● **ACTIVITY**
Give the material from the line with "markets that are" to the line with "Latest Podcasts", both ends included, as a Markdown table with a Row column for the row number and a Text column for the line, leaving out blank lines and pictures.

──────── INPUT DATA

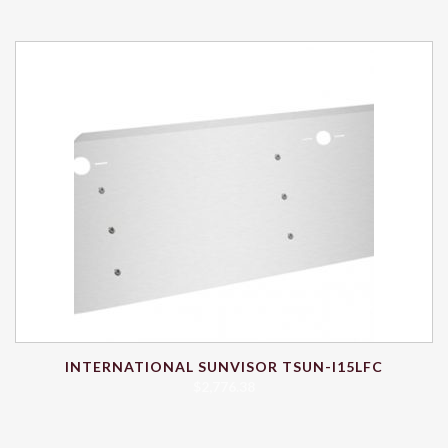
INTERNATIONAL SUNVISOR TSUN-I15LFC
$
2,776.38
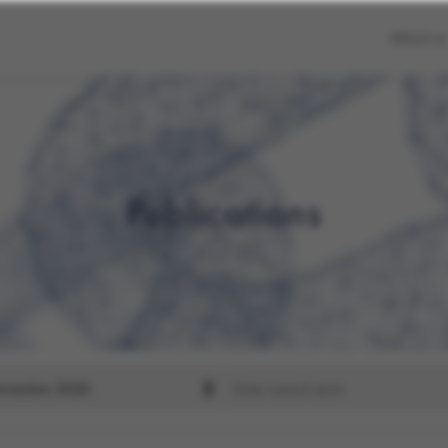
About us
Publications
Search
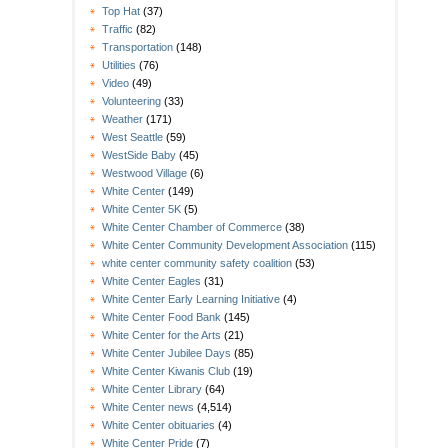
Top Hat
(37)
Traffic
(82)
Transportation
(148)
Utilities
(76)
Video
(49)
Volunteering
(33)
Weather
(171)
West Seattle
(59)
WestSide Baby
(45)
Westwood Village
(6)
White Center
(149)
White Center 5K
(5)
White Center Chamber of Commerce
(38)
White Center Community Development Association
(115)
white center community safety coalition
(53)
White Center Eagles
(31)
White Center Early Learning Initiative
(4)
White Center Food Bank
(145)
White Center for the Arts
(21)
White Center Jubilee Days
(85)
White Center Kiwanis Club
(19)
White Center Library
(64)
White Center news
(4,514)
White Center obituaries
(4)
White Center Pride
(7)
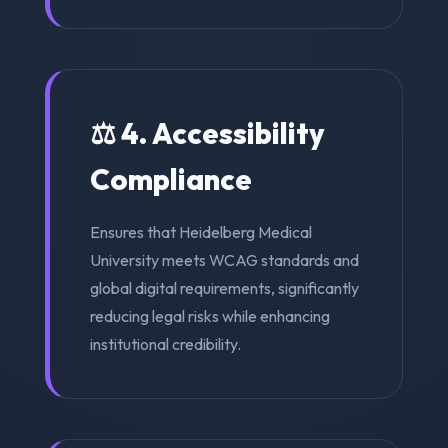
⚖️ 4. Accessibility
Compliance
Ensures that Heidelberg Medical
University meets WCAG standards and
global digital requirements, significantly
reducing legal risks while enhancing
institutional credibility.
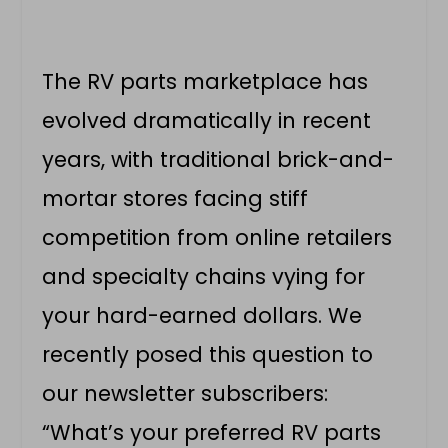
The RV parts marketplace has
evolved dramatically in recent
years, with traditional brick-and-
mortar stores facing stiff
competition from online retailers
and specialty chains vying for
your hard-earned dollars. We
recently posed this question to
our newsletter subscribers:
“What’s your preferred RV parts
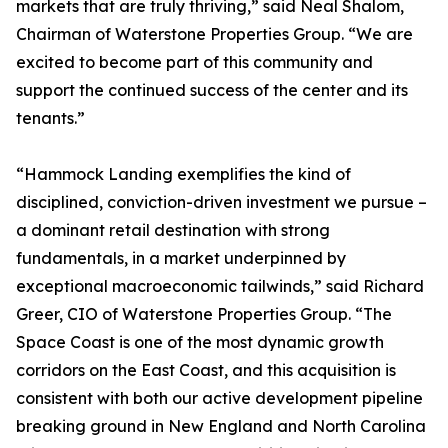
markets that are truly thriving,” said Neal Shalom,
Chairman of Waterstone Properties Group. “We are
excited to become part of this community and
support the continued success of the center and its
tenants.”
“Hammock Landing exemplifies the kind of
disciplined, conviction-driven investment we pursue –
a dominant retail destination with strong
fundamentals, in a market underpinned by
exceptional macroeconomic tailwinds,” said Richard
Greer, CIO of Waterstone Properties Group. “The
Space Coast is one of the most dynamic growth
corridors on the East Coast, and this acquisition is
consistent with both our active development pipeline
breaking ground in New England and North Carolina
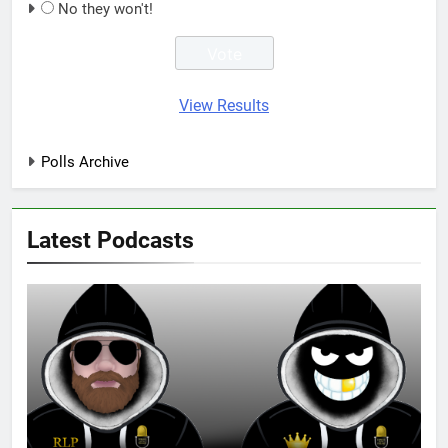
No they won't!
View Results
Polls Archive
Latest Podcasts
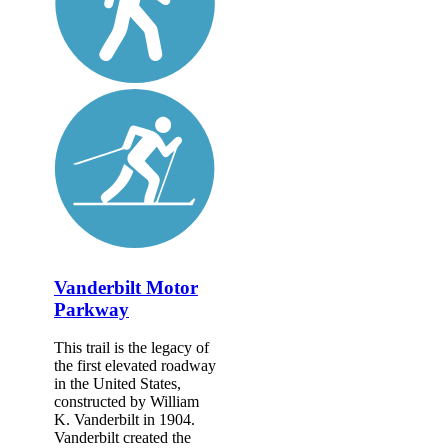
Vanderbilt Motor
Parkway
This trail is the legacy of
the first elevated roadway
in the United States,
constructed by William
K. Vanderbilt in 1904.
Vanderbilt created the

────────────────
──────── INPUT DATA

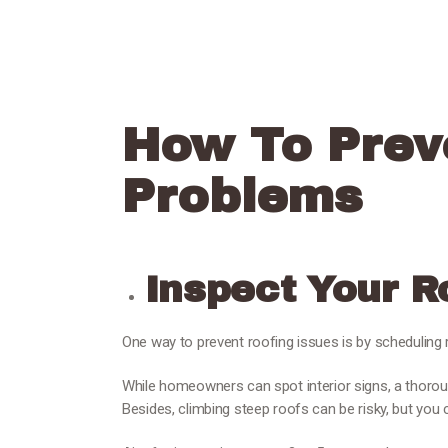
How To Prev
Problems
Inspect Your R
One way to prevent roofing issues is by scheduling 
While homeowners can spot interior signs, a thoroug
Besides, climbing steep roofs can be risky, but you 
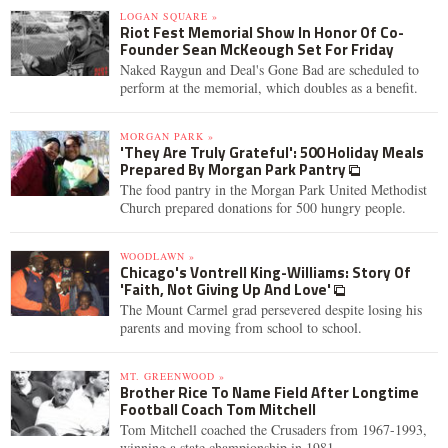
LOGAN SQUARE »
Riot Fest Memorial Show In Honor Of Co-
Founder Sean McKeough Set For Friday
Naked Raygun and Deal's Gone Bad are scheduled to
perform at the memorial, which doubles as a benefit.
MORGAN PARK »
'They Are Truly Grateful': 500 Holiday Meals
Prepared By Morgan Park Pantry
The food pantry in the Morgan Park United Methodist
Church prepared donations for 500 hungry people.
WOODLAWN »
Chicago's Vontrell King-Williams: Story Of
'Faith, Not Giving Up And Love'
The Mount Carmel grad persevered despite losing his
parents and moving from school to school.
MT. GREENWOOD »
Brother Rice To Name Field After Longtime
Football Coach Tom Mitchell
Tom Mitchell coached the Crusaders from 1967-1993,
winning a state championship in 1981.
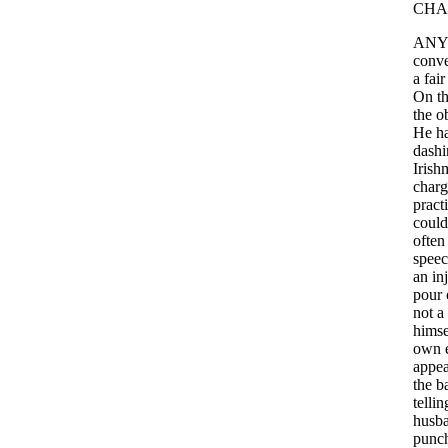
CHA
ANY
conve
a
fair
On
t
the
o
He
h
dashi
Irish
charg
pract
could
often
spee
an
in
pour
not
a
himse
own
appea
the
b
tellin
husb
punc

────────────────
──────── INPUT DATA

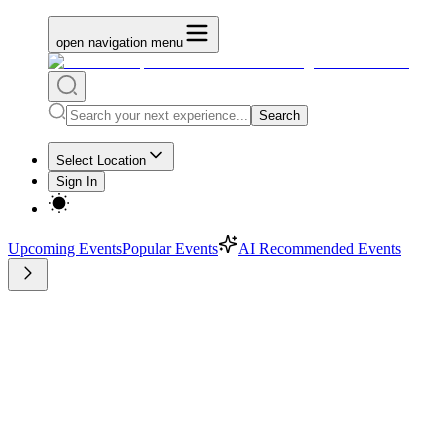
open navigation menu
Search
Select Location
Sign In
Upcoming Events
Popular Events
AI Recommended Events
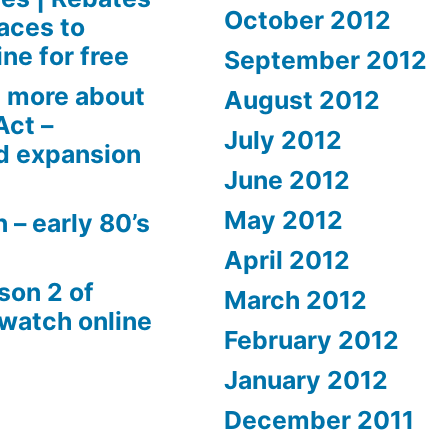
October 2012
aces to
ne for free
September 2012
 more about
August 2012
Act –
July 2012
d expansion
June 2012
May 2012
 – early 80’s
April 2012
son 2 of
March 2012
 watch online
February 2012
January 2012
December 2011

────────────────

● **YOUR SOLUTION**
| Row | Text |
|---|---|
| 1 | markets that are truly thriving,” said Neal Shalom, |
| 2 | Chairman of Waterstone Properties Group. “We are |
| 3 | excited to become part of this community and |
| 4 | support the continued success of the center and its |
| 5 | tenants.” |
| 6 | “Hammock Landing exemplifies the kind of |
| 7 | disciplined, conviction-driven investment we pursue – |
| 8 | a dominant retail destination with strong |
| 9 | fundamentals, in a market underpinned by |
| 10 | exceptional macroeconomic tailwinds,” said Richard |
| 11 | Greer, CIO of Waterstone Properties Group. “The |
| 12 | Space Coast is one of the most dynamic growth |
| 13 | corridors on the East Coast, and this acquisition is |
| 14 | consistent with both our active development pipeline |
| 15 | breaking ground in New England and North Carolina |
| 16 | No they won't! |
| 17 | View Results |
| 18 | Polls Archive |
| 19 | Latest Podcasts |